Whilst at Aston students are offered identical modules to that of the single MA Forensic Linguistics and will also complete a dissertation whilst studying at Aston.
Successful completion of modules and dissertation is a precondition to progressing to the Hofstra year of study
Learning, Teaching and Assessment
You will take part in interactive seminars, presentations and group work as well as attending lectures and tutorials. There are also opportunities for individual research and supervised practical work. Successful completion of the taught modules is a precondition for proceeding to a 15,000 word dissertation leading to the MA.
The course is for students interested in a career in research in this important and growing area, or those whose existing careers would be advanced by specialised training. The course is also an excellent foundation for studies at PhD level.
The School of Languages and Social Sciences at Aston University
is one of only a handful of academic units in the UK to span both the Humanities and Social Sciences. In doing so, it draws on a particularly rich and distinguished tradition of teaching, scholarship and research. During the 1970s and 1980s, the Department of Modern Languages (French, German, Linguistics), as it was then known, was one of the UK’s pioneers of the study of language in contemporary society. In 1995, reflecting the growing interest in and awareness of Europe, it became the School of Languages and European Studies. In 2004, we adopted our current title.
Since then, the School has grown rapidly in student numbers and in its academic coverage and now comprises four academic subject groups: English Language, Languages and Translation Studies, Politics and International Relations as well as Sociology and Policy.
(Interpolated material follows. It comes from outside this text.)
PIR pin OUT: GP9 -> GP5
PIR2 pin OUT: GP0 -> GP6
The School also hosts the Centre for English Language and Communication at Aston (CELCA).
This combination of subjects is almost unique in British Higher Education and leaves the School ideally-placed to investigate how language and society function, both in their own context and in relation to each other. The School is led by its Executive Dean, Professor Simon Green, along with a team of Associate Deans and the Heads of Subject Groups. The School is supported in its work by an Advisory Board comprising key stakeholders in the city of Birmingham and beyond.
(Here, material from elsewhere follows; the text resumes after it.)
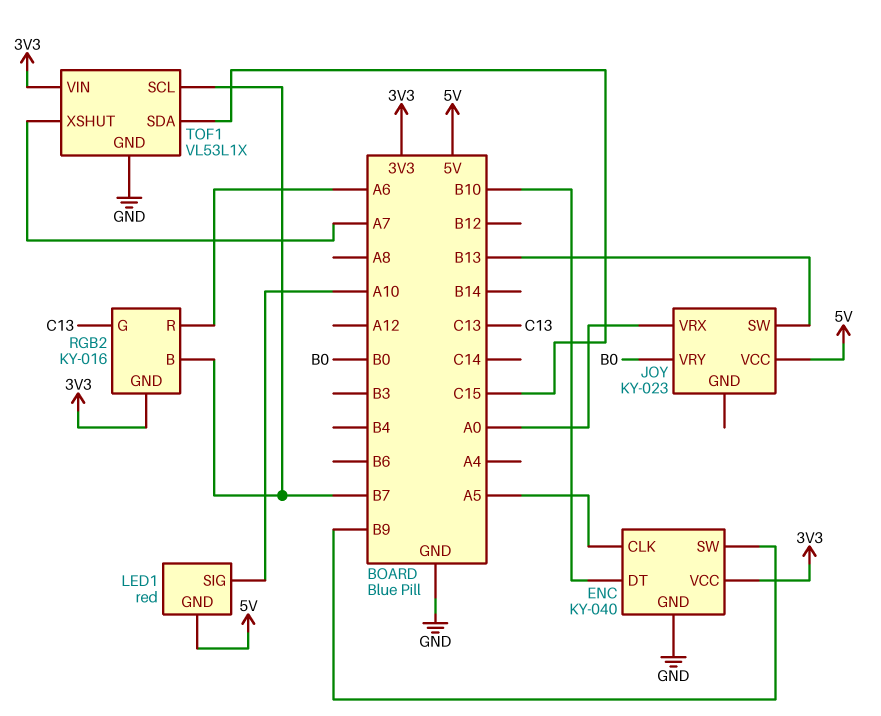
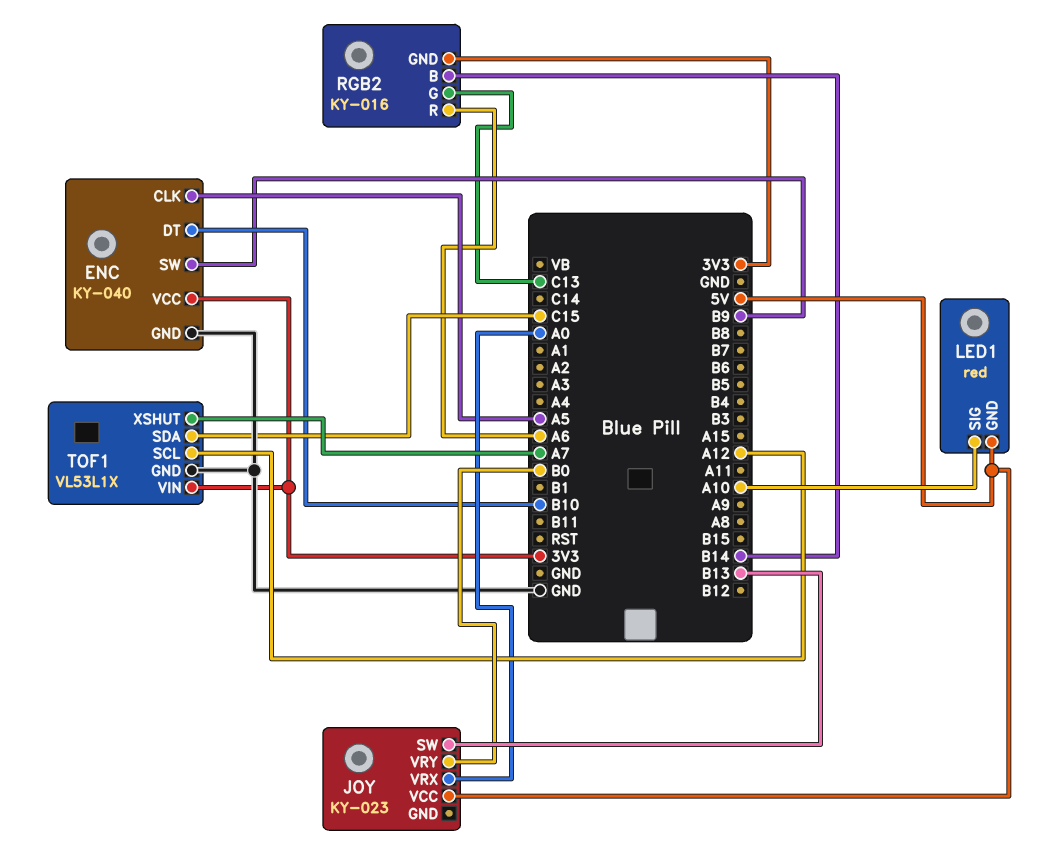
RGB2 pin B: B7 -> B14
TOF1 pin SCL: B7 -> A12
Today, therefore, the School of Languages and Social Sciences is a closely integrated, innovative, multilingual and multidisciplinary School with an international outlook. Our degree programmes combine a rigorous disciplinary grounding with a cross-disciplinary, practical and issue-focused perspective. Our main research centres, Aston Centre for Europe (ACE), The Centre for Forensic Linguistics (CFL), The Centre for Critical Inquiry into Society and Culture (CCISC), The Centre for Language Education Research at Aston (CLERA) are leaders in their respective fields. We work closely with schools and local partners, both through our research centres and through Routes into Languages and Network for Languages. We play a major role in the University’s Forward 2020 strategy, through providing the Languages for All programme, our research, our placements and our high levels of student satisfaction. In short, the School is at the forefront of delivering ‘employable graduates, exploitable research’.